Imagine’s Bolger buys Irish Broadband for €47m


30 Apr 2008

Colourful telecoms entrepreneur Sean Bolger’s (pictured) Imagine Communications Group has acquired Irish Broadband from NTR and Kilsaran Concrete in a move that will create a telecoms powerhouse with annual revenues of €100m.

The €47m deal values the enlarged Imagine Group at €187m. NTR and Kilsaran will hold a combined 26pc interest in the enlarged group.

“Strategically we have acquired substantial network and spectrum assets on a nationwide basis, which enhances our current service offerings and which facilitates the cost-effective deployment of WiMAX technology,” Bolger said last night.

The enlarged group will have a 12pc share of the SME business market in Ireland, with over 15,000 business customers subscribing to its services.

It will also have a 10pc of the current broadband market with over 80,000 existing broadband subscribers and a 5pc share of the total residential market for telecoms with over 115,000 customers.

Serial entrepreneur Bolger founded telecoms firm ITL in 1993 and after merging the business with Netsource in 1997 went on to sell the business for US$300m.

He bought back the original company in 2003 and has built the Imagine Group into a firm employing 200 people. European venture capital firm DFJ Esprit invested in Imagine in 2006. DFJ Esprit is part of a network started by US firm DFJ which has invested in companies like Skype, Baidu and Hotmail.

Imagine will now expand into a company employing 380 people in Ireland, the Netherlands and the US.

The company’s turnover has grown from €10m in 2004 to €55m last year and following the acquisition it is anticipated this will grow to annual revenues of over €100m.

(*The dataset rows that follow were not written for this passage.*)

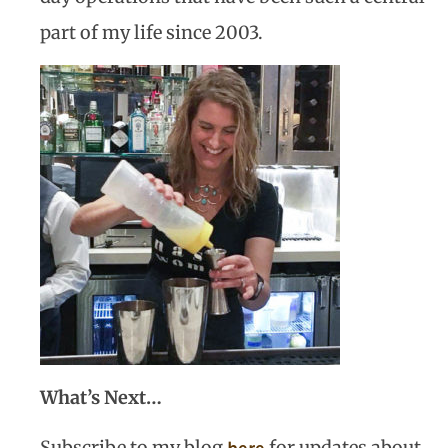
part of my life since 2003.
What’s Next…
Subscribe to my blog
for updates about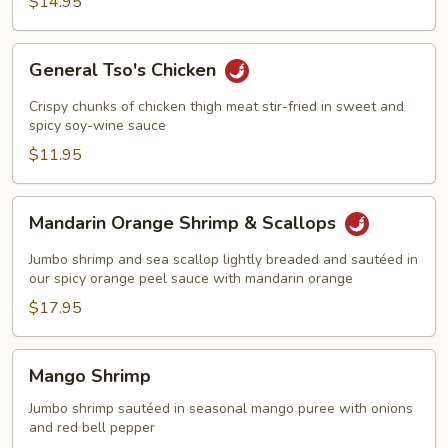
$14.95
in
Wine
Sauce
General
General Tso's Chicken
Tso's
Chicken
Crispy chunks of chicken thigh meat stir-fried in sweet and
spicy soy-wine sauce
$11.95
Mandarin
Mandarin Orange Shrimp & Scallops
Orange
Shrimp
Jumbo shrimp and sea scallop lightly breaded and sautéed in
&
our spicy orange peel sauce with mandarin orange
Scallops
$17.95
Mango
Mango Shrimp
Shrimp
Jumbo shrimp sautéed in seasonal mango puree with onions
and red bell pepper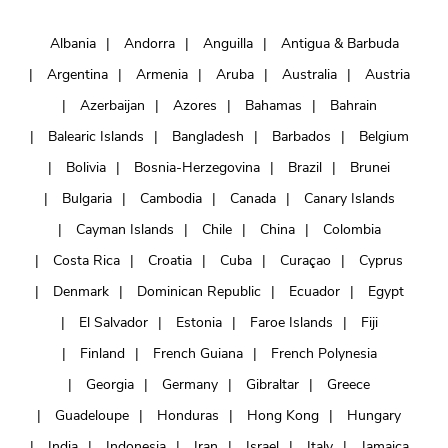
Albania
Andorra
Anguilla
Antigua & Barbuda
Argentina
Armenia
Aruba
Australia
Austria
Azerbaijan
Azores
Bahamas
Bahrain
Balearic Islands
Bangladesh
Barbados
Belgium
Bolivia
Bosnia-Herzegovina
Brazil
Brunei
Bulgaria
Cambodia
Canada
Canary Islands
Cayman Islands
Chile
China
Colombia
Costa Rica
Croatia
Cuba
Curaçao
Cyprus
Denmark
Dominican Republic
Ecuador
Egypt
El Salvador
Estonia
Faroe Islands
Fiji
Finland
French Guiana
French Polynesia
Georgia
Germany
Gibraltar
Greece
Guadeloupe
Honduras
Hong Kong
Hungary
India
Indonesia
Iran
Israel
Italy
Jamaica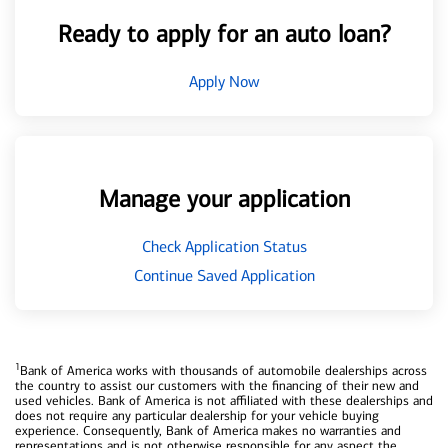
Ready to apply for an auto loan?
Apply Now
Manage your application
Check Application Status
Continue Saved Application
1
Bank of America works with thousands of automobile dealerships across
the country to assist our customers with the financing of their new and
used vehicles. Bank of America is not affiliated with these dealerships and
does not require any particular dealership for your vehicle buying
experience. Consequently, Bank of America makes no warranties and
representations and is not otherwise responsible for any aspect the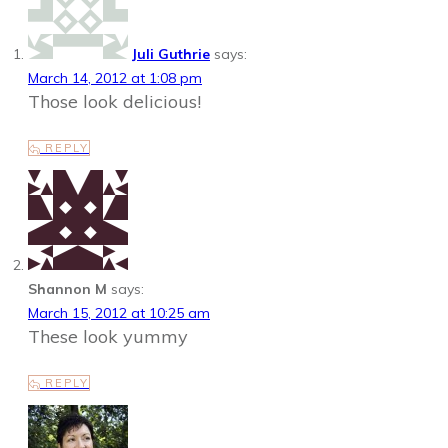
Juli Guthrie
says:
March 14, 2012 at 1:08 pm
Those look delicious!
REPLY
Shannon M
says:
March 15, 2012 at 10:25 am
These look yummy
REPLY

The company is hedging much of this growth on the rollout of wide area broadband technology WiMax.

WiMax technology – which allows mobile operators to roll out 10Mbps to 25Mbps wireless broadband over a distance of up to 10-15 miles – will allow Imagine to offer next-generation voice and data services to be offered to business and residential customers across Ireland.

WiMax technology is currently being rolled out across the US by Sprint, Nextel and Clearwire.

In addition Comcast, Google and Intel are each considering putting US$1bn into a new company that would operate a WiMax network in the US. Time Warner Cable is expected to put US$500m into the investment, while Bright House will invest between US$100m to US$200m into the venture.